= The Emperor Returns =

1986 board game

Cover art by 19th-century artist Vasily Sternberg

The Emperor Returns is a Napoleonic board wargame published in 1986 by Clash of Arms that asks "What if Napoleon had won the Battle of Waterloo?".

==Background==
The Battle of Waterloo was a narrow victory for forces of the Seventh Coalition under General Arthur Wellesely, and if several small factors had changed — for example, if French Marshal Emmanuel de Grouchy had not pursued Prussian troops at nearby Wavre and had instead returned in time for the main battle — a French victory might have been very possible.

==Contents==
The Emperor Returns is a two-player wargame in which one person controls French forces under Napoleon, and the other player controls armies of the Seventh Coalition under General Arthur Wellesely, and covers a hypothetical month-long campaign by Napoleon in Belgium following a fictional French victory at Waterloo.

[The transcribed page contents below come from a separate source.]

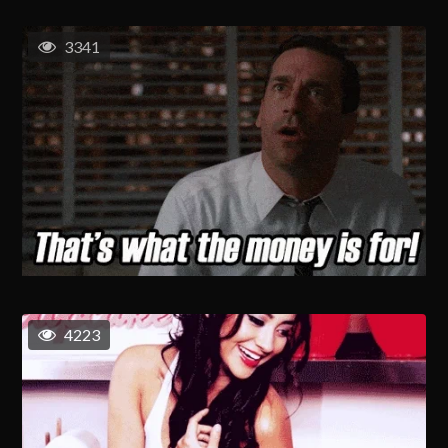
3341
4223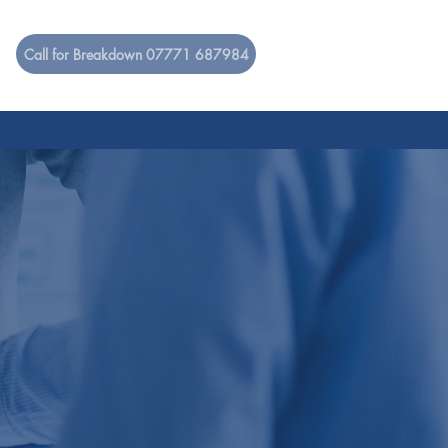
Call for Breakdown 07771 687984
RUITMENT
CONTACT
ENT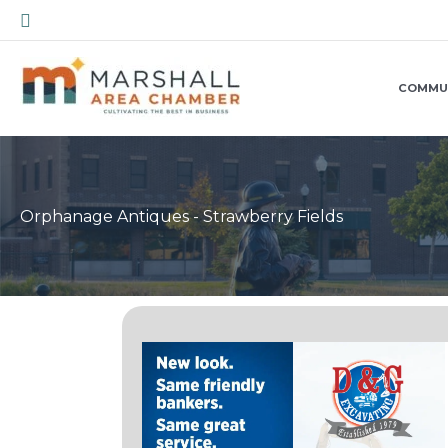
Skip
Search
to
content
COMMU
Orphanage Antiques - Strawberry Fields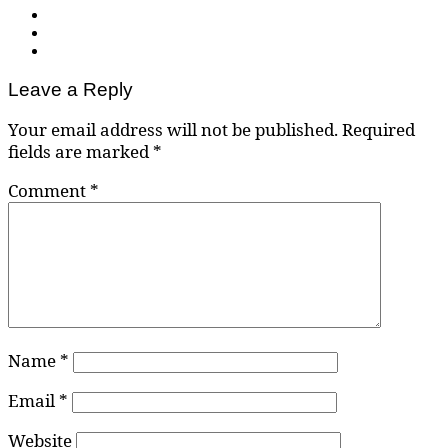
Leave a Reply
Your email address will not be published.
Required
fields are marked
*
Comment
*
Name
*
Email
*
Website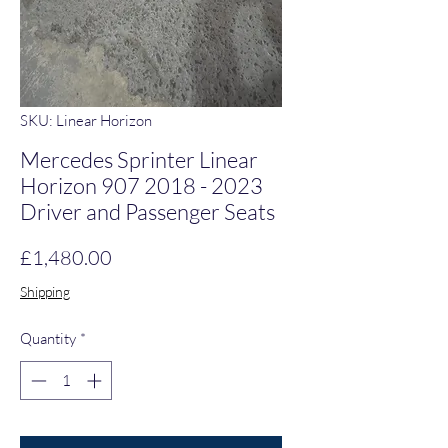
SKU: Linear Horizon
Mercedes Sprinter Linear
Horizon 907 2018 - 2023
Driver and Passenger Seats
Price
£1,480.00
Shipping
Quantity
*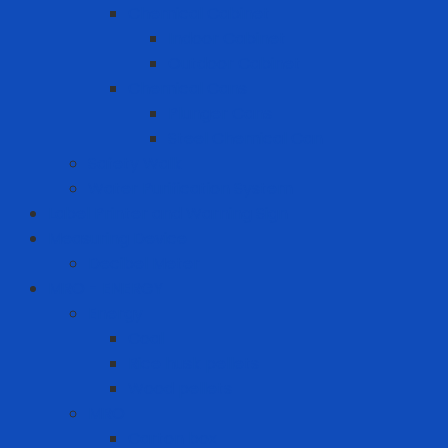
Chemical Cabinet
Indoor Cabinet
Outdoor Cabinet
Chemical Cans
Plunger Cans
Steel Chemical Can
Safety Walk
Water Purification System
Label Printer and Warning Sign
Measuring Device
Decibel Meter
MRO - ENERGY
Energy
Coal
Rice husk pellets
Wood pellets
MRO
Carton box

Rules cover the movements and fighting of Napoleonic era armies, including features such as supply and attrition, morale, leadership, and military intelligence and administration.

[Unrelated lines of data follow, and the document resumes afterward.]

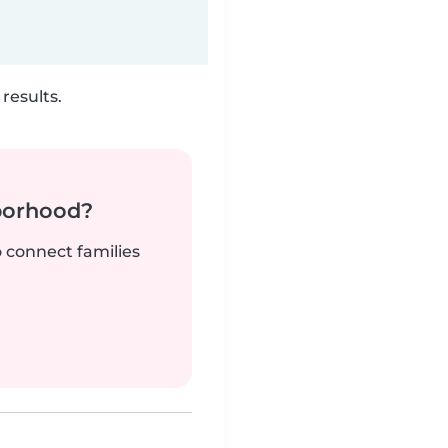
results.
borhood?
o connect families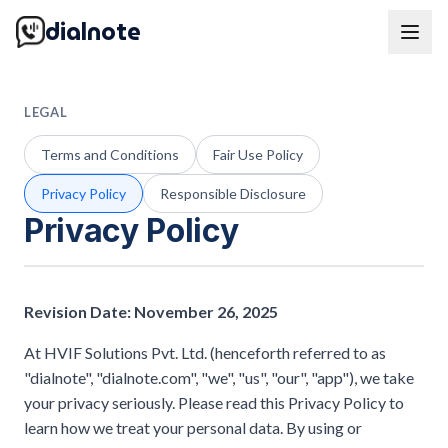
dialnote
LEGAL
Terms and Conditions
Fair Use Policy
Privacy Policy
Responsible Disclosure
Privacy Policy
Revision Date: November 26, 2025
At HVIF Solutions Pvt. Ltd. (henceforth referred to as
"dialnote", "dialnote.com", "we", "us", "our", "app"), we take
your privacy seriously. Please read this Privacy Policy to
learn how we treat your personal data. By using or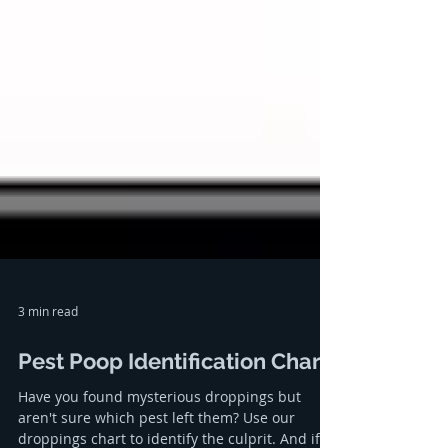
3 min read
Pest Poop Identification Chart
Have you found mysterious droppings but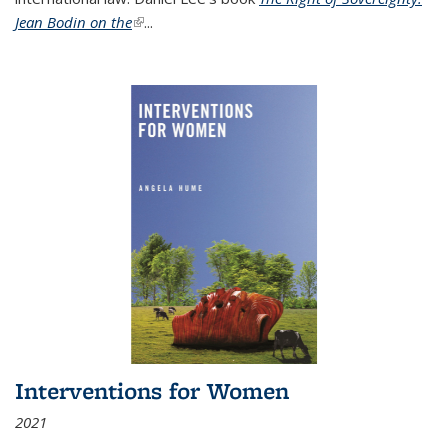
Jean Bodin on the
(link is external)
...
Interventions for Women
2021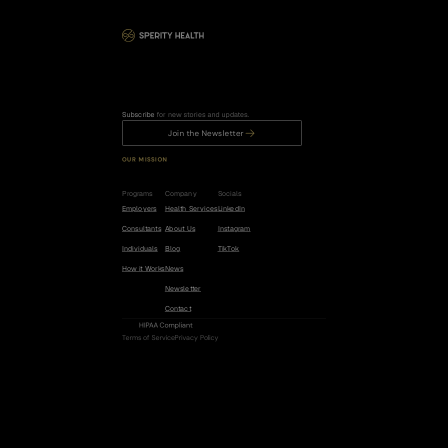
Subscribe
 for new stories and updates.
Join the Newsletter
OUR MISSION
R
e
d
u
c
e
t
h
e
r
i
s
k
o
f
c
a
n
c
e
r
,
h
e
a
r
t
d
i
s
e
a
s
e
,
a
n
d
d
e
m
e
n
t
i
a
b
y
5
0
%
.
Programs
Company
Socials
Employers
Health Services
LinkedIn
Consultants
About Us
Instagram
Individuals
Blog
TikTok
How it Works
News
Newsletter
Contact
HIPAA Compliant
Terms of Service
Privacy Policy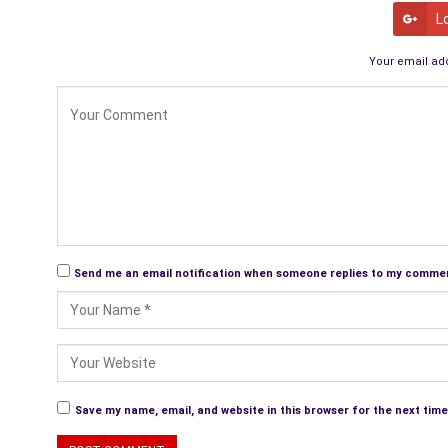
L
Your email add
Send me an email notification when someone replies to my comme
Save my name, email, and website in this browser for the next tim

Only army or corps leaders appear on the map, with subordinate units (corps, divisions, battalions, regiments) placed on graduated mark sheets. This means there are few pawns to maneuver, and this system also preserves secrecy about the forces present. In addition, both players can deploy decoys, raising uncertainty about the quality of soldiers in the engagement.

==Publication history==
The Emperor Returns was designed by Kevin Zucker and was published by Clash of Arms in 1986. The box cover features the painting Napoleon Returning from Elba by 19th-century Russian painter Vasily Sternberg.

===Victory conditions===
Victory is not dependent on inflicting casualties but on degrading the morale of the opposing army. The player who brings the opposition's morale to the breaking point is the winner.

==Reception==
In Issue 6 of the British games magazine Games International, Mike Siggins did not like the "what if?" aspect of the game, commenting, "On balance I cannot recommend this game to the people most likely to buy it; that is, enthusiastic Napoleonic gamers. Much of what the system offers is clever, deceptively atmospheric and it comes closer than many to its goal, but for those of you who want a true simulation the field is still wide open." Siggins concluded by giving this game a below average rating of only 2 out of 5.

In Issue 59 of the French games magazine Casus Belli, Mark Brandsma was enthusiastic about this game, noting that the use of decoys meant that "It's impossible to know what's in front of you before you start the fight. Nerve-wracking." Brandsma concluded, "This simulation is superb to play. With games lasting less than 5 hours, you will have plenty of time to explore the many possible variations. I'm going back to play another game right away."